*EXTRACT TO READ*.
------
The year after that we would do dialysis out at camp. Basically mom and I are crazy and don't always admit our limits. But again God used that. What was good for me was to see how many people wanted to see what we did 5 days of the week. Also it was fun when Kenny found out we were bringing it out because I would be on dialysis for three hours and I recall him saying something like "You mean I get to nap for three hours int he afternoon!" We set up the machine in the women's staff cabin which is also often the nurses cabin and even if he wasn't in the bed next to me when I fell asleep he was always there when I woke up. That was a nice feeling. And a few of my brother did that at home and even were at the hospital when I was on dialysis. A few other people stopped by the house to support mom and I to see what we did and encourage us. That love and support is something I will always be grateful for. There were some hard days and doing that out at camp was not at all easy. But the people who love us getting excited about things or encouraging us on left a big impact on my heart.
------
*RECORD EXTRACTS*.

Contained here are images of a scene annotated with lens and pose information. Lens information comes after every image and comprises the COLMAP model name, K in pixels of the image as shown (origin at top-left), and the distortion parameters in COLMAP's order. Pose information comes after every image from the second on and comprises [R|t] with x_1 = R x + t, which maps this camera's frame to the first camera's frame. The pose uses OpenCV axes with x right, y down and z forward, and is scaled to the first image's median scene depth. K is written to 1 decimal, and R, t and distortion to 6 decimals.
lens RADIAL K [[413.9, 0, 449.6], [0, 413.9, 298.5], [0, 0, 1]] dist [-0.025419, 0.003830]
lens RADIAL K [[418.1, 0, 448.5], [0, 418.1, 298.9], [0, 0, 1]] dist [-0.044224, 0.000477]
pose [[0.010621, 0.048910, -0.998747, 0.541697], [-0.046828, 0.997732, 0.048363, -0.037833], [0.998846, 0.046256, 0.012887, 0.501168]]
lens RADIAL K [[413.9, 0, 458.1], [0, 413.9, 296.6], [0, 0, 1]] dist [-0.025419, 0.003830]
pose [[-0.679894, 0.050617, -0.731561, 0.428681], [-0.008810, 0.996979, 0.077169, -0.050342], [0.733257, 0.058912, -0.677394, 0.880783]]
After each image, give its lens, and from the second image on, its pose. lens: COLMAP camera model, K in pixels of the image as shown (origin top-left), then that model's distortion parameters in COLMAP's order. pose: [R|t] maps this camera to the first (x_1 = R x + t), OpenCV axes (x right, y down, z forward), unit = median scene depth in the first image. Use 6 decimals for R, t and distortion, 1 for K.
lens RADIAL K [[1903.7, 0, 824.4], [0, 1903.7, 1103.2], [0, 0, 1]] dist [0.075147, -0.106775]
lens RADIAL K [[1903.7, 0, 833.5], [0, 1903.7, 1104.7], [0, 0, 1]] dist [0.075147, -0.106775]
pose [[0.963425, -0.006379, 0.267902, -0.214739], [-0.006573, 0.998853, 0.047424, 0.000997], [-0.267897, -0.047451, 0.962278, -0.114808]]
------
*EXERCISE REQUIREMENTS*.
Condense the paragraph of the camp dialysis account that begins "The year after that" into a shorter paragraph, keeping its main facts. The material after the text is separate from it and unrelated to it.

*FINISHED TASK*.
The following year, Mom and I did my dialysis at camp, partly because we don't always admit our limits, though God used it anyway. Many people wanted to see the treatment we did five days a week. Kenny was delighted that my three-hour sessions meant an afternoon nap for him. The machine was set up in the women's staff cabin, which often serves as the nurses' cabin, and he was always there when I woke up. Brothers did the same at home and at the hospital, and others visited the house to encourage Mom and me. Doing dialysis at camp was hard, and some days were difficult, but the love and encouragement of the people around us left a lasting impact on my heart.